DUH is almost the easiest money you could make. DUH doesn’t happen very often. DUH is also very scary! Because usually a company whose price is at DUH, must have something grossly wrong with it, or there is a perception in the market that there is something grossly wrong with the business sector it is in. This is where hardcore research can make the difference. Most companies this cheap have a problem and the market is being efficient. However, a small percentage are not. These are the ones that can be confidently bought.

Here are some ways to find DUH! 

 

How to Find DUH!   


Price/Cash approximately 1 

When you find a near profitable or preferably profitable company that is trading at its cash book value, you have just found a DUH candidate. 

Think of this.

If you walked into your neighborhood McDonalds, and offered the owner of the McDonalds the cash in his till for his McDonalds, what do you think the response would be? Laughter most probably. Have fun, try it sometime. Go up to the owner and ask “Yes, that is right, I will give you 300 bucks for your franchise. Included in my splendid and smashing offer, you will sell me 400 bucks of cash in the till, your building, inventory, and your cash flow. Do you think they would take it or laugh at you? You bet they would laugh, or worse, tell you to buy a cheeseburger and get lost. 

The amazing thing is this does occasionally happen in the stock market. Often these companies are in sectors that are getting pummeled, and the companies may be having temporary problems. Sometimes, it is even easier though. A current example may be as of early 2000 Internet Consulting companies are being priced like this. Many of them can be turned profitable just by letting a few people go. Many of them have let people go. The Internet is not going away. DUH. I think we just found it.

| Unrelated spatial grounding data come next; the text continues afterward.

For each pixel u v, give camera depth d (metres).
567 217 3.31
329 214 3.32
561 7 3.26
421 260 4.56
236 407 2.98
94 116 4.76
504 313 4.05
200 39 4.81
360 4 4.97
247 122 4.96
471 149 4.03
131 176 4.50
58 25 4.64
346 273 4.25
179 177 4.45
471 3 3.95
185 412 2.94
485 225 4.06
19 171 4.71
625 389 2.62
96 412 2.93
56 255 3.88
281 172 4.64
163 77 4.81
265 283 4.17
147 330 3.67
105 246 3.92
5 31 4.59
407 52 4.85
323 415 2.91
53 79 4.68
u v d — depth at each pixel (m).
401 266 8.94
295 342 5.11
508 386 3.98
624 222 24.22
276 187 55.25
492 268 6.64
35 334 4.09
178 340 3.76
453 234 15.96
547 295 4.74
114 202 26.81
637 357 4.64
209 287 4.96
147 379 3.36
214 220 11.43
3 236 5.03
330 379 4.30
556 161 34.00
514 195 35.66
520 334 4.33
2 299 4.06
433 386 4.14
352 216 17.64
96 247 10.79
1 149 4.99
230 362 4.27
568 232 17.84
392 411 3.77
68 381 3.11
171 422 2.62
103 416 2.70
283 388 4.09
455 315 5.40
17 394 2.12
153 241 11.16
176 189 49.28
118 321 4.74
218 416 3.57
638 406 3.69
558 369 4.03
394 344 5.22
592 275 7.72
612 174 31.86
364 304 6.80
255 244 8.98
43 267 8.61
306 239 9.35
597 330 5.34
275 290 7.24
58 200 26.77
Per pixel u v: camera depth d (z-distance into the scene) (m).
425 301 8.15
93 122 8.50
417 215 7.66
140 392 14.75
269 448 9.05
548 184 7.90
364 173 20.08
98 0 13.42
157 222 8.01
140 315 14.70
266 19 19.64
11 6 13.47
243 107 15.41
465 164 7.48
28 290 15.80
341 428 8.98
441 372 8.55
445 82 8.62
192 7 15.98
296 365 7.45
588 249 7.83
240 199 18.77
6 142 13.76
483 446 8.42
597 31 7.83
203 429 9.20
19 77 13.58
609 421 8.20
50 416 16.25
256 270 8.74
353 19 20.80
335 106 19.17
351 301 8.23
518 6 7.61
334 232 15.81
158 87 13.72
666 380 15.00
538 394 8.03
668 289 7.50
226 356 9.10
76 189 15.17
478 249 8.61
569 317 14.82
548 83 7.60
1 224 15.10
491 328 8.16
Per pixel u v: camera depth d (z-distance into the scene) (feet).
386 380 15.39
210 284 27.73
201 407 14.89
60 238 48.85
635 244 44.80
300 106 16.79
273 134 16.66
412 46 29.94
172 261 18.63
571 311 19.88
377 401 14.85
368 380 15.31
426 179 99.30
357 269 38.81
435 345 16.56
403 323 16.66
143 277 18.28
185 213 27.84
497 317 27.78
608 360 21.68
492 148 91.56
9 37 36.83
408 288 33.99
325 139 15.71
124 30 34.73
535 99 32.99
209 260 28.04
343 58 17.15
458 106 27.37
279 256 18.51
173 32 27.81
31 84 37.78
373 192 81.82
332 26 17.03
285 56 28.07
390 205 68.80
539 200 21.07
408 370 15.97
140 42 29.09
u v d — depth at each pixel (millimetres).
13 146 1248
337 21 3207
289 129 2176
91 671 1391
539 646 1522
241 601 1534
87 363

At this point, there is almost no way to lose money on the investment. Someday, somebody somewhere, will want to buy it for more than the cash in the till. Even if they just offer the hard assets, I can sometimes double my money. Odds are these companies will take 12 to 18 months to turn around, but they are probably 2 to 4 + baggers. DUH!

However, when most people look at the charts of these things, take VIAN going from 70 to 4 in about a year, they get scared. Now is the time to act. If the company has a reasonable chance of survival and a good chance that it may someday turn a profit or be broken into its assets, then be forceful in your buying, but at the same time diversify into as many as you can find, just in case the market was right!

When I evaluate a company, even those that I choose not to invest in, I will give a DUH price to it. This way the research is not without merit. If the stock market decides to move the price down to “DUH”, and nothing has really changed, I will go ahead and invest. At any time this allows me to move quickly, if there is ever a severe bear market, or a market crash. Bring on the bear, or an 87-style crash, because I am ready! As the market moves over DUH, I know where I want to buy.